• _Task to complete_: Please copy the text of every record below line for line and unchanged, leaving out the pictures.

• _Data for this exercise_:
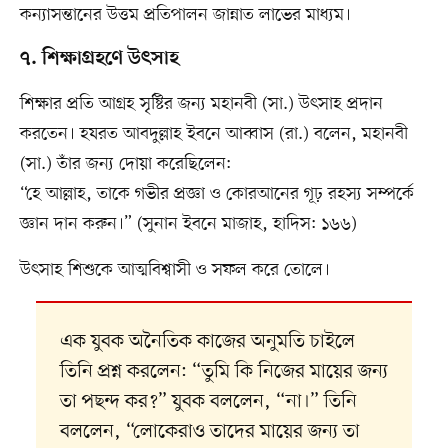
কন্যাসন্তানের উত্তম প্রতিপালন জান্নাত লাভের মাধ্যম।
৭. শিক্ষাগ্রহণে উৎসাহ
শিক্ষার প্রতি আগ্রহ সৃষ্টির জন্য মহানবী (সা.) উৎসাহ প্রদান
করতেন। হযরত আবদুল্লাহ ইবনে আব্বাস (রা.) বলেন, মহানবী
(সা.) তাঁর জন্য দোয়া করেছিলেন:
“হে আল্লাহ, তাকে গভীর প্রজ্ঞা ও কোরআনের গূঢ় রহস্য সম্পর্কে
জ্ঞান দান করুন।” (সুনান ইবনে মাজাহ, হাদিস: ১৬৬)
উৎসাহ শিশুকে আত্মবিশ্বাসী ও সফল করে তোলে।
এক যুবক অনৈতিক কাজের অনুমতি চাইলে
তিনি প্রশ্ন করলেন: “তুমি কি নিজের মায়ের জন্য
তা পছন্দ কর?” যুবক বললেন, “না।” তিনি
বললেন, “লোকেরাও তাদের মায়ের জন্য তা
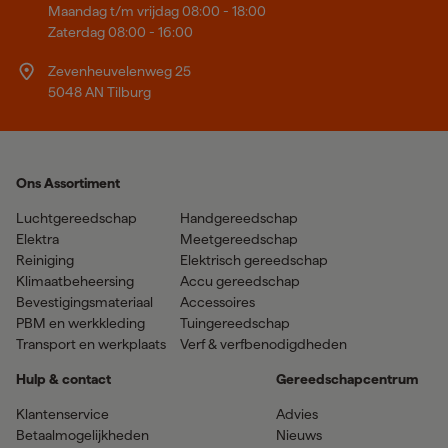
Maandag t/m vrijdag 08:00 - 18:00
Zaterdag 08:00 - 16:00
Zevenheuvelenweg 25
5048 AN Tilburg
Ons Assortiment
Luchtgereedschap
Handgereedschap
Elektra
Meetgereedschap
Reiniging
Elektrisch gereedschap
Klimaatbeheersing
Accu gereedschap
Bevestigingsmateriaal
Accessoires
PBM en werkkleding
Tuingereedschap
Transport en werkplaats
Verf & verfbenodigdheden
Hulp & contact
Gereedschapcentrum
Klantenservice
Advies
Betaalmogelijkheden
Nieuws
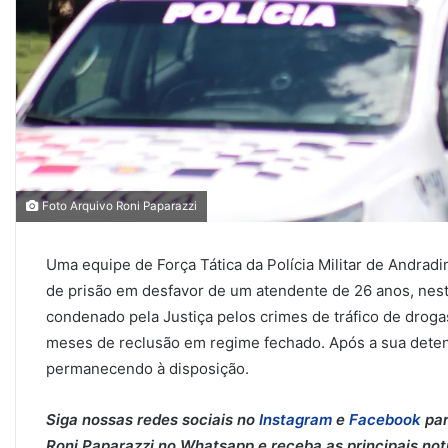
Foto Arquivo Roni Paparazzi
Uma equipe de Força Tática da Polícia Militar de Andr
de prisão em desfavor de um atendente de 26 anos, nesta
condenado pela Justiça pelos crimes de tráfico de droga
meses de reclusão em regime fechado. Após a sua detenç
permanecendo à disposição.
Siga nossas redes sociais no
Instagram
e
Facebook
par
Roni Paparazzi no Whatsapp e receba as principais notíc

• _Task solution_:
কন্যাসন্তানের উত্তম প্রতিপালন জান্নাত লাভের মাধ্যম।
৭. শিক্ষাগ্রহণে উৎসাহ
শিক্ষার প্রতি আগ্রহ সৃষ্টির জন্য মহানবী (সা.) উৎসাহ প্রদান
করতেন। হযরত আবদুল্লাহ ইবনে আব্বাস (রা.) বলেন, মহানবী
(সা.) তাঁর জন্য দোয়া করেছিলেন:
“হে আল্লাহ, তাকে গভীর প্রজ্ঞা ও কোরআনের গূঢ় রহস্য সম্পর্কে
জ্ঞান দান করুন।” (সুনান ইবনে মাজাহ, হাদিস: ১৬৬)
উৎসাহ শিশুকে আত্মবিশ্বাসী ও সফল করে তোলে।
এক যুবক অনৈতিক কাজের অনুমতি চাইলে
তিনি প্রশ্ন করলেন: “তুমি কি নিজের মায়ের জন্য
তা পছন্দ কর?” যুবক বললেন, “না।” তিনি
বললেন, “লোকেরাও তাদের মায়ের জন্য তা
Maandag t/m vrijdag 08:00 - 18:00
Zaterdag 08:00 - 16:00
Zevenheuvelenweg 25
5048 AN Tilburg
Ons Assortiment
Luchtgereedschap
Handgereedschap
Elektra
Meetgereedschap
Reiniging
Elektrisch gereedschap
Klimaatbeheersing
Accu gereedschap
Bevestigingsmateriaal
Accessoires
PBM en werkkleding
Tuingereedschap
Transport en werkplaats
Verf & verfbenodigdheden
Hulp & contact
Gereedschapcentrum
Klantenservice
Advies
Betaalmogelijkheden
Nieuws
Foto Arquivo Roni Paparazzi
Uma equipe de Força Tática da Polícia Militar de Andr
de prisão em desfavor de um atendente de 26 anos, nesta
condenado pela Justiça pelos crimes de tráfico de droga
meses de reclusão em regime fechado. Após a sua detenç
permanecendo à disposição.
Siga nossas redes sociais no
Instagram
e
Facebook
par
Roni Paparazzi no Whatsapp e receba as principais notíc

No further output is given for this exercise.